→ YOUR OBJECTIVE: Return the lines from the one containing "island: Oahu" through the one containing "order: Caryophyllales", including both, without any changes.

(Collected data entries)
-*-*-
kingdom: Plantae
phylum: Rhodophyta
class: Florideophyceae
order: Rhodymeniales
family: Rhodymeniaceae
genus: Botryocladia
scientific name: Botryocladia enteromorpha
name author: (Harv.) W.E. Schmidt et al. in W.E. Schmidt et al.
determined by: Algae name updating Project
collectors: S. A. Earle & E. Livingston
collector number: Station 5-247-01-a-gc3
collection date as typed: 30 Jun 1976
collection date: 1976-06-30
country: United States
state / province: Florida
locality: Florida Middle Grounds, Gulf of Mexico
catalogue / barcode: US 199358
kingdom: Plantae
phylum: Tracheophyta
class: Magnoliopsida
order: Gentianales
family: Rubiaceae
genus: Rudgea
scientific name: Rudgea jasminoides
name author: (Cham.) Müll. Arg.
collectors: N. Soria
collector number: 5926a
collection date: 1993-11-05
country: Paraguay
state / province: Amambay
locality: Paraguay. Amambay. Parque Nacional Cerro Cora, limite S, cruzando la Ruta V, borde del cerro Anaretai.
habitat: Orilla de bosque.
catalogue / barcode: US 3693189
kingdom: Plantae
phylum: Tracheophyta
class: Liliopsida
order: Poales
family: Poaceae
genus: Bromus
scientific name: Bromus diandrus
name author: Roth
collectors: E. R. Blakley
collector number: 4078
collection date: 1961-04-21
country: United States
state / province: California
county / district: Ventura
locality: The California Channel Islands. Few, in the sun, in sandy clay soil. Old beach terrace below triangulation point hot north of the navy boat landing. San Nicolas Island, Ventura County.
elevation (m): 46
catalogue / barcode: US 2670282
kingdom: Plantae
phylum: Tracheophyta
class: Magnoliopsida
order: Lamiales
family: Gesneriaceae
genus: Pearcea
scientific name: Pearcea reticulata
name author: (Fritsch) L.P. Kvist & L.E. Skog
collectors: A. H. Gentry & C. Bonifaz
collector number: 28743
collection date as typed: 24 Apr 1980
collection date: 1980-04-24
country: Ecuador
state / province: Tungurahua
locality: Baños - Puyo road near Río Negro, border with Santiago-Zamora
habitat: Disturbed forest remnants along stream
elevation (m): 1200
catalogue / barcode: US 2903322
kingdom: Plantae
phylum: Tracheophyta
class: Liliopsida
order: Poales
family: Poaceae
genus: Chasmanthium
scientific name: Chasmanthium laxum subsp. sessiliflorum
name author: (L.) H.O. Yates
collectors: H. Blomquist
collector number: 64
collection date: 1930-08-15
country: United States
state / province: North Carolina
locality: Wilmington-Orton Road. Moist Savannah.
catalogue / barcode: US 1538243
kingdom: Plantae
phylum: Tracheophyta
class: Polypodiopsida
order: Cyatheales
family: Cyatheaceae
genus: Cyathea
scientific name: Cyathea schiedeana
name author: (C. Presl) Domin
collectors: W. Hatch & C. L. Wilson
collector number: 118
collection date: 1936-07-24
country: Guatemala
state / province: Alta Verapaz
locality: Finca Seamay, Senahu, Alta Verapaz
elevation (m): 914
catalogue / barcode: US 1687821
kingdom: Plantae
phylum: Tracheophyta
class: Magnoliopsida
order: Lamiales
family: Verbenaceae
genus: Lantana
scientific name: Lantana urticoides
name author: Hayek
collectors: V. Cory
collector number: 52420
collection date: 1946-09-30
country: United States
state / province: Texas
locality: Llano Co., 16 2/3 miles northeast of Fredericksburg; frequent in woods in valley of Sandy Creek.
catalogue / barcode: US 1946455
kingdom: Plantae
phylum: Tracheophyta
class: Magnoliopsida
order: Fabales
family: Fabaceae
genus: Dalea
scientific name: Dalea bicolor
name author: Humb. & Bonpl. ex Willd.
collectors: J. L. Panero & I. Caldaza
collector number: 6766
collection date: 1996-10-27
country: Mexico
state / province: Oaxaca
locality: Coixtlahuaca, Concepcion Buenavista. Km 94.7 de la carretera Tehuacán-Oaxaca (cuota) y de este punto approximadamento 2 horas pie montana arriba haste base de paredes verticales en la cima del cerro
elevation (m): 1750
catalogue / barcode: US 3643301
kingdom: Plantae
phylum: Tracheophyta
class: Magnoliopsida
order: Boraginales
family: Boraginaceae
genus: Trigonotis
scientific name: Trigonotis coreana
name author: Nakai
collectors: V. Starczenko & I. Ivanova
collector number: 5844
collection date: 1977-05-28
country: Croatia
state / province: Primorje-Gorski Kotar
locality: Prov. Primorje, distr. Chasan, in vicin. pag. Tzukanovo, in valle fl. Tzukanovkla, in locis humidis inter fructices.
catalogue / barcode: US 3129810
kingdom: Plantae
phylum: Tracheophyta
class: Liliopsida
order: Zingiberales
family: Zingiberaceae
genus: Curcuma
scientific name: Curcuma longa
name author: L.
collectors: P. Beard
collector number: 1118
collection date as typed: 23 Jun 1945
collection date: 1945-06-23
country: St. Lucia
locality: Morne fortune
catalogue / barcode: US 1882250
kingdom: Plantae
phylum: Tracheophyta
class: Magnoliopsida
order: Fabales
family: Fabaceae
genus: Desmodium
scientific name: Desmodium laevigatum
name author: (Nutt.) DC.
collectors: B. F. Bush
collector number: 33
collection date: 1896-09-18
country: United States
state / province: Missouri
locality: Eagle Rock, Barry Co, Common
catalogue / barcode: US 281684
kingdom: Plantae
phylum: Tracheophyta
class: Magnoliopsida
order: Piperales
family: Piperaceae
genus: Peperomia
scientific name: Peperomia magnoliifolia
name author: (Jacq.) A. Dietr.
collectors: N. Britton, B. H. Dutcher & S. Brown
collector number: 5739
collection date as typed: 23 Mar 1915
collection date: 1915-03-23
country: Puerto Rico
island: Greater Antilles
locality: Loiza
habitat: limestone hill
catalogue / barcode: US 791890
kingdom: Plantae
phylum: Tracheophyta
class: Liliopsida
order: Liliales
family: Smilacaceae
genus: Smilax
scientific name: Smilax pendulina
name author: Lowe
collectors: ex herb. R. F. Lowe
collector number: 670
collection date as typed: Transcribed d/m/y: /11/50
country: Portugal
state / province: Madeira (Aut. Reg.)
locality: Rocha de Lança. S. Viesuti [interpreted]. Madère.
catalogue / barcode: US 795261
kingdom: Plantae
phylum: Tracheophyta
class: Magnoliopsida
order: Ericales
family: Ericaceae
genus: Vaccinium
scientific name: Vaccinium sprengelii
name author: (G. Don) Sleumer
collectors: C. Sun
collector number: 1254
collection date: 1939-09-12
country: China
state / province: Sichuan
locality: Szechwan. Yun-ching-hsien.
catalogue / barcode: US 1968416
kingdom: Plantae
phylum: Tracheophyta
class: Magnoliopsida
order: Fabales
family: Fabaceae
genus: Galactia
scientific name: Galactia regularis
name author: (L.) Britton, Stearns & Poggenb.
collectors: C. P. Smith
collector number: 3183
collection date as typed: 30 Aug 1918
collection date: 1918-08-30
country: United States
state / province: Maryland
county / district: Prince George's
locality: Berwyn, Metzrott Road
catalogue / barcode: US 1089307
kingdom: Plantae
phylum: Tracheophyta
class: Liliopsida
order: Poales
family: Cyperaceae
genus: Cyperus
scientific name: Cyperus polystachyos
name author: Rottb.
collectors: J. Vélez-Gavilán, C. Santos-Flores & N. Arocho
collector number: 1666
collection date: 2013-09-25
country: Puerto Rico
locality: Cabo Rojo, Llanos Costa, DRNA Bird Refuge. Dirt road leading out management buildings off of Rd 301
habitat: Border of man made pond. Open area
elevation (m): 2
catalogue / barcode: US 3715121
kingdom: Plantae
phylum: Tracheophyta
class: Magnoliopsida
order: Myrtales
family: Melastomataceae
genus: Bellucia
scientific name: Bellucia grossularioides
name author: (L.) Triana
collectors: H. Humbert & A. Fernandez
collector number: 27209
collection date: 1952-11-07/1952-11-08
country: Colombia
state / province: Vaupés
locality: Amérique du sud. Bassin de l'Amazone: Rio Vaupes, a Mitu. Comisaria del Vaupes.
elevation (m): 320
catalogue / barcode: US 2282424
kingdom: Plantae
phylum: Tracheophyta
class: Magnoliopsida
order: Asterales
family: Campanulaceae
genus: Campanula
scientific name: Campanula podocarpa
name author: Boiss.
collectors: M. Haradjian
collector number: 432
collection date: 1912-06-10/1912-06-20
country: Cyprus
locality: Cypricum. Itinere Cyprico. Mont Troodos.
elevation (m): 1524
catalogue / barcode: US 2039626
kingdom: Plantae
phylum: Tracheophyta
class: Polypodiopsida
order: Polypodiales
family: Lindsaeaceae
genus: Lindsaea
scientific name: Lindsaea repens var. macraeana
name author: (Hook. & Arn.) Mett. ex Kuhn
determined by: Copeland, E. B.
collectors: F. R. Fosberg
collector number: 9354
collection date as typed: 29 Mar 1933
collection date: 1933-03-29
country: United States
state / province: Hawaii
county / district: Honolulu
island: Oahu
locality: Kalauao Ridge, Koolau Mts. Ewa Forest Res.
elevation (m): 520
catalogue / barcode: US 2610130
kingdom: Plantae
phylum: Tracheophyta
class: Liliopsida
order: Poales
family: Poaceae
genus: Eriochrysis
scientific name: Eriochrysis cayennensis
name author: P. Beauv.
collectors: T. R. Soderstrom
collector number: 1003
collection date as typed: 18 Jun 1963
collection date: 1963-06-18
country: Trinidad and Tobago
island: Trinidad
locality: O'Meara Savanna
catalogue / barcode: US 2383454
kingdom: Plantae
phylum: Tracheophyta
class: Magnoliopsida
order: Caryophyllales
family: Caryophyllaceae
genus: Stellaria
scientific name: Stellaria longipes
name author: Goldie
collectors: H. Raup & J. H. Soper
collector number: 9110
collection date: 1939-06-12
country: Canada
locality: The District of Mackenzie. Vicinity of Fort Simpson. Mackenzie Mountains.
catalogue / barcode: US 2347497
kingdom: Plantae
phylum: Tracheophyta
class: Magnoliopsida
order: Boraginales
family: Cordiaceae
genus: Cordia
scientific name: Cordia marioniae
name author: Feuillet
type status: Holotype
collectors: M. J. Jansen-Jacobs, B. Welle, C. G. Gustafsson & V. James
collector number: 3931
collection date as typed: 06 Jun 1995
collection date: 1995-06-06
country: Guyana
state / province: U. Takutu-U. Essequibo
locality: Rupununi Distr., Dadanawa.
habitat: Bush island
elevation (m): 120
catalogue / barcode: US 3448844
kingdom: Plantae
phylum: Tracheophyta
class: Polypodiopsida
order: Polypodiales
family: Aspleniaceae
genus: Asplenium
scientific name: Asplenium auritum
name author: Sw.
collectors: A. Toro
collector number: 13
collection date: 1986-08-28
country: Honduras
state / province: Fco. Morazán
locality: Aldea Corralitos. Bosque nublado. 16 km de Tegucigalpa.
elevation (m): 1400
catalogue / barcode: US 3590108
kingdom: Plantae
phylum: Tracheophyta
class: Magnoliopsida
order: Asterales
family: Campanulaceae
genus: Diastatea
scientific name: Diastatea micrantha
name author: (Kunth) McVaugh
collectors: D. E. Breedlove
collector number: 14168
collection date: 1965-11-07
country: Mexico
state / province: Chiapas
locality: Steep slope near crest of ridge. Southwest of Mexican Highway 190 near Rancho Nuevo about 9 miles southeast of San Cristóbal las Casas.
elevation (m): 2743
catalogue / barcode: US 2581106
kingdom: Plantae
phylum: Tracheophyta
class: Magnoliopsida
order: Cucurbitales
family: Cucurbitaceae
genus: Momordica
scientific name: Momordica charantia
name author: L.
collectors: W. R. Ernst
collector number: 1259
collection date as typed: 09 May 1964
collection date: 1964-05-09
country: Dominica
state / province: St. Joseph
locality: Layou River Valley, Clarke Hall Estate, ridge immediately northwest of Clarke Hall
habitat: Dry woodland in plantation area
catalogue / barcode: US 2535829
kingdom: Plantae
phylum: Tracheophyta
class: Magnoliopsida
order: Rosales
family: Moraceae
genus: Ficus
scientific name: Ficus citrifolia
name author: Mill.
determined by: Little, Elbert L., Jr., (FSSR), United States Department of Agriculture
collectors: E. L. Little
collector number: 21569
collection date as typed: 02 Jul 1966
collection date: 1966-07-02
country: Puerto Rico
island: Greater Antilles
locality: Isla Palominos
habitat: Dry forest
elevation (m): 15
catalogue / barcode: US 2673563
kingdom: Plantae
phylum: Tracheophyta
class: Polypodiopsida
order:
-*-*-
→ FULL ANSWER:
island: Oahu
locality: Kalauao Ridge, Koolau Mts. Ewa Forest Res.
elevation (m): 520
catalogue / barcode: US 2610130
kingdom: Plantae
phylum: Tracheophyta
class: Liliopsida
order: Poales
family: Poaceae
genus: Eriochrysis
scientific name: Eriochrysis cayennensis
name author: P. Beauv.
collectors: T. R. Soderstrom
collector number: 1003
collection date as typed: 18 Jun 1963
collection date: 1963-06-18
country: Trinidad and Tobago
island: Trinidad
locality: O'Meara Savanna
catalogue / barcode: US 2383454
kingdom: Plantae
phylum: Tracheophyta
class: Magnoliopsida
order: Caryophyllales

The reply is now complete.